SELECT ICU_NORMALIZE(t, 'Any-Upper') as normalized, min(id) as min, max(id) as max
FROM text_examples
GROUP BY ALL;

This SQL query returns the following result:

normalized      min	    max
HELLO WORLD	    1   	2
HELLO WORLD.    3	    4

You can see that you get one result row for every equivalence class. We can tell from the values in min/max that every result group contains the correct two input rows.

Collation-aware joins

You can also use ICU_NORMALIZE to perform collation-aware joins. For each row in test_examples, let’s count how many rows in the table compare equal in a case-insensitive way. We can write the following query to compute this:

SELECT ex1.t, count(*) as eq_rows
FROM text_examples ex1 INNER JOIN text_examples ex2 
        ON (ICU_NORMALIZE(ex1.t, 'Any-Upper') = ICU_NORMALIZE(ex2.t, 'Any-Upper'))
GROUP BY ALL;

This SQL query returns the following results:

t               eq_rows
hello world.	2
HelLo WorLD	    2
Hello World	    2
Hello World.	2

As expected, every row has one other row (and itself) that compares equal using the collation.

In the query above, we select the original text ex1.t while using the normalized version for the join condition. This is a common pattern when working with ICU_NORMALIZE - you’ll often want to use the normalized values for comparisons and joins, but return the original text in your results.

Collation-aware sorting

You can also use ICU_NORMALIZE to perform collation-aware sorting. As with equality comparisons, sorting on text values happens by comparing the UTF-8 byte sequences. This means that for example 'B' is considered less than 'a'.

The following examples perform byte-based and case-insensitive sorting:

CREATE TABLE sort_test (val TEXT);
INSERT INTO sort_test VALUES 
    ('apple'), 
    ('Banana'), 
    ('Apricot'), 
    ('bananas');

-- Byte-based sort. Returns rows in the order:
-- Apricot, Banana, apple, bananas
SELECT val FROM sort_test ORDER BY val;

-- Collation-aware sort using ICU_NORMALIZE. Returns rows in the order:
-- apple, Apricot, Banana, bananas
SELECT val FROM sort_test ORDER BY ICU_NORMALIZE(val, 'Any-Upper');

Making collations fast

Computing ICU_NORMALIZE is expensive. The following computes the Latin-ASCII collation on ten million short strings:

SELECT checksum(ICU_NORMALIZE(concat('München ', x), 'Latin-ASCII')) 
FROM generate_series(1, 10000000) r(x);

Let’s look at the telemetry when running EXPLAIN (ANALYZE) for the above query. Note that results can vary on different hardware:

[0] [Projection] SUM
[...]
\\_[3] [Projection] HASH_0: HASH(icu_normalize(concat('München ', cast(x as text)), 'Latin-ASCII'))
    |   [Types]: HASH_0: bigint not null
    |   [Execution Metrics]: output cardinality = 10000000, thread time = 30820ms, cpu time = 30817ms
    \\_[4] [TableFuncScan] x: $0 = generate_series(1, 10000000)
[...]

We spend about 30 seconds of CPU time computing the scalar ICU normalization and hash. Hashing is cheap, so most time is spent in ICU_NORMALIZE. This means we only have about 300k rows/s of throughput for this function.

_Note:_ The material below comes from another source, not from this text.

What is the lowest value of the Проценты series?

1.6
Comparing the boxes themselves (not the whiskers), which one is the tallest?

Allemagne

If you know that you mostly care about specific collations on your data, store a normalized version on ingest. Depending on your use case, you might have to store the original data as well, as normalization cannot be reversed. If you use multiple collations, you can store multiple columns with different normalizations. When updating your source data, make sure to update the normalized values as well.

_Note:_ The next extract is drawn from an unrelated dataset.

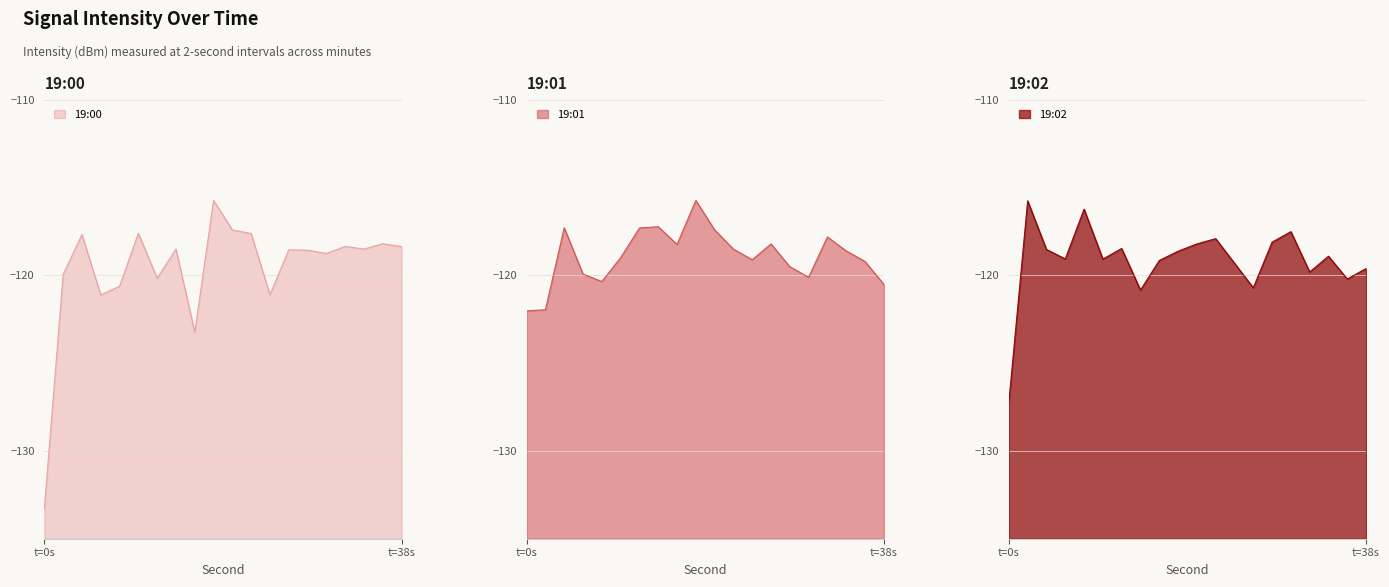

How many lines are shown in the chart?

3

Let’s look at this in an example:

-- Store the raw data, as well as commonly used collations.
CREATE TABLE cities (city TEXT, city_latin_ascii TEXT, city_any_upper TEXT);

-- Insert ten million rows, computing the normalizations during ingest.
INSERT INTO cities
    SELECT c, ICU_NORMALIZE(c, 'Latin-ASCII'), ICU_NORMALIZE(c, 'Any-Upper')
    FROM (SELECT 'München' as c FROM generate_series(1, 10000000));

-- Aggregation that normalizes at query time.
-- Timing: ~30 seconds.
SELECT ICU_NORMALIZE(city, 'Latin-ASCII') as normalized, any(city) as example
FROM cities
GROUP BY ALL;

-- Aggregation that uses the pre-normalized city_latin_ascii column.
-- Timing: 0.09 seconds.
SELECT city_latin_ascii as normalized, any(city) as example
FROM cities
GROUP BY ALL;

By storing the normalized values in your base table, you move overhead from query time to ingest time. In the above example, querying the materialized collations is ~300 times faster than computing ICU_NORMALIZE on read.